_Text provided:_
—————
America is overlooking its biggest gun problem
Mass shootings capture our attention, but suicide is responsible for more deaths.
Eric Sandstrom is a contributor to Writers on the Range, the opinion service of High Country News. He is a freelance writer in Fraser, Colorado.
Six years have passed since I spent one morning with the dead body of a stranger. The scene remains frozen in my brain as though he’d shot himself yesterday, rather than back in 2012.
I was a park ranger working at Colorado National Monument, preparing to lead visitors on a hike up a popular canyon. Then came the news of a dead body at a canyon overlook. Two other rangers and I shifted gears and drove 15 miles to the scene of a suicide.
The body lay on the ground, face up, in the shadow of piñon pines. He was a middle-aged, brown-haired white guy, which makes him typical these days: In 2016, white males accounted for seven out of 10 suicides. He was hatless on this chilly spring day and had parked his car nearby. He’d fallen to the ground, a bloody pillow of pine needles under his head, and his jacket partially obscured the handgun he’d used. I arranged a tarp to shield his body from curious park visitors.
—————
Stored items:
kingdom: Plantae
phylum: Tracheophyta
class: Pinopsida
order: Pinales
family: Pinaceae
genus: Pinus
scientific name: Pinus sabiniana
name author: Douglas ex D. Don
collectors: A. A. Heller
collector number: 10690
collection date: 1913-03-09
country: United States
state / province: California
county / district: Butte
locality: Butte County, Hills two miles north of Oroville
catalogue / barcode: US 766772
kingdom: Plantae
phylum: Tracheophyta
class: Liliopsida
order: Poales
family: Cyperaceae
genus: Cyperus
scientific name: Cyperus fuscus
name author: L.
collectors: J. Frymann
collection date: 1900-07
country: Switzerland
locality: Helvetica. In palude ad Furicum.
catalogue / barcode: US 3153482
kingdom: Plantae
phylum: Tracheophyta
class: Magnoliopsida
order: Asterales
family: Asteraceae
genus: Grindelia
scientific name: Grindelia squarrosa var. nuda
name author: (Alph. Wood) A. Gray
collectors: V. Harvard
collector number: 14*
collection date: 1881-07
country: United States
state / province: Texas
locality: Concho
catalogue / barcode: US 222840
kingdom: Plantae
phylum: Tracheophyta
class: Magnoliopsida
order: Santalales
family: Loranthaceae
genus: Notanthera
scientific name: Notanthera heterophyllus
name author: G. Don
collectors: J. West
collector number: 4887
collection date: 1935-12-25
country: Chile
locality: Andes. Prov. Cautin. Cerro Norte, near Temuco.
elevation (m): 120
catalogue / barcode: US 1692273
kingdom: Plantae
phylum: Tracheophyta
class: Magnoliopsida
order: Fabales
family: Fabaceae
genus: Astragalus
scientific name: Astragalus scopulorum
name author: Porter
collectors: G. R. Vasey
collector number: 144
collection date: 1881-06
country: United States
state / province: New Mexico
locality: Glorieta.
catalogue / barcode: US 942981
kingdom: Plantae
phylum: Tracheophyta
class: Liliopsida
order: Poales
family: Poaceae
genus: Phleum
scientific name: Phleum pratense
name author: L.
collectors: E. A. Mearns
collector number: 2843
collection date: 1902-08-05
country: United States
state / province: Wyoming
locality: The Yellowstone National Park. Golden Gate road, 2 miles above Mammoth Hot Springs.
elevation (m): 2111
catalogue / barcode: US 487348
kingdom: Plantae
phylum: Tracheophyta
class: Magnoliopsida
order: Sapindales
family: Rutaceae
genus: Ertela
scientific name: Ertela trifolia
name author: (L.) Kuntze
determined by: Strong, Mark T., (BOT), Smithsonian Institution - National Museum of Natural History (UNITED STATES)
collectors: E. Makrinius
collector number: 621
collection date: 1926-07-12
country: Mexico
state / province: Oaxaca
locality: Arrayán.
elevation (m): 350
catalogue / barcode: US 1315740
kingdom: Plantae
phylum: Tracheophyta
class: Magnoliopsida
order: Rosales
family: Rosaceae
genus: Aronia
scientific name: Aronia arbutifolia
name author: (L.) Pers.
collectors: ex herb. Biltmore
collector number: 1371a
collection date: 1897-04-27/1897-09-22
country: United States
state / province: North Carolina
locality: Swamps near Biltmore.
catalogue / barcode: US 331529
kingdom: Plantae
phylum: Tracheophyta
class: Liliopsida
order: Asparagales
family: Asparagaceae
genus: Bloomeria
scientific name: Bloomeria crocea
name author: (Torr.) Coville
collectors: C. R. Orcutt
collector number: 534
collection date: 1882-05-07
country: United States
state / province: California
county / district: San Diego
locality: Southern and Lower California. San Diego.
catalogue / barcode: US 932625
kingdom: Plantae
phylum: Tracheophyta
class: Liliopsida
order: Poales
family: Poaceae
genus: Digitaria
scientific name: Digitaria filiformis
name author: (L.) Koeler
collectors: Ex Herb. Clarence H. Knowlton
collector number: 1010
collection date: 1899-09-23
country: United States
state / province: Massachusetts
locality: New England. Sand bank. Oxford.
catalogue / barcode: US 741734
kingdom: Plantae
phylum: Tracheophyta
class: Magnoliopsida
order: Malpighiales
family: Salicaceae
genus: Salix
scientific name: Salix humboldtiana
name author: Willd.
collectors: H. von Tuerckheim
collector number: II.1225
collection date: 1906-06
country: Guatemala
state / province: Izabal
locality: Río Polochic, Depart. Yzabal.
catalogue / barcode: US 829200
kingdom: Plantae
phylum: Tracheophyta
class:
—————
_Prompt:_
Translate this sentence from the text about gun suicide into Spanish: "I arranged a tarp to shield his body from curious park visitors."

_Your solution:_
Coloqué una lona para proteger su cuerpo de las miradas de los visitantes curiosos del parque.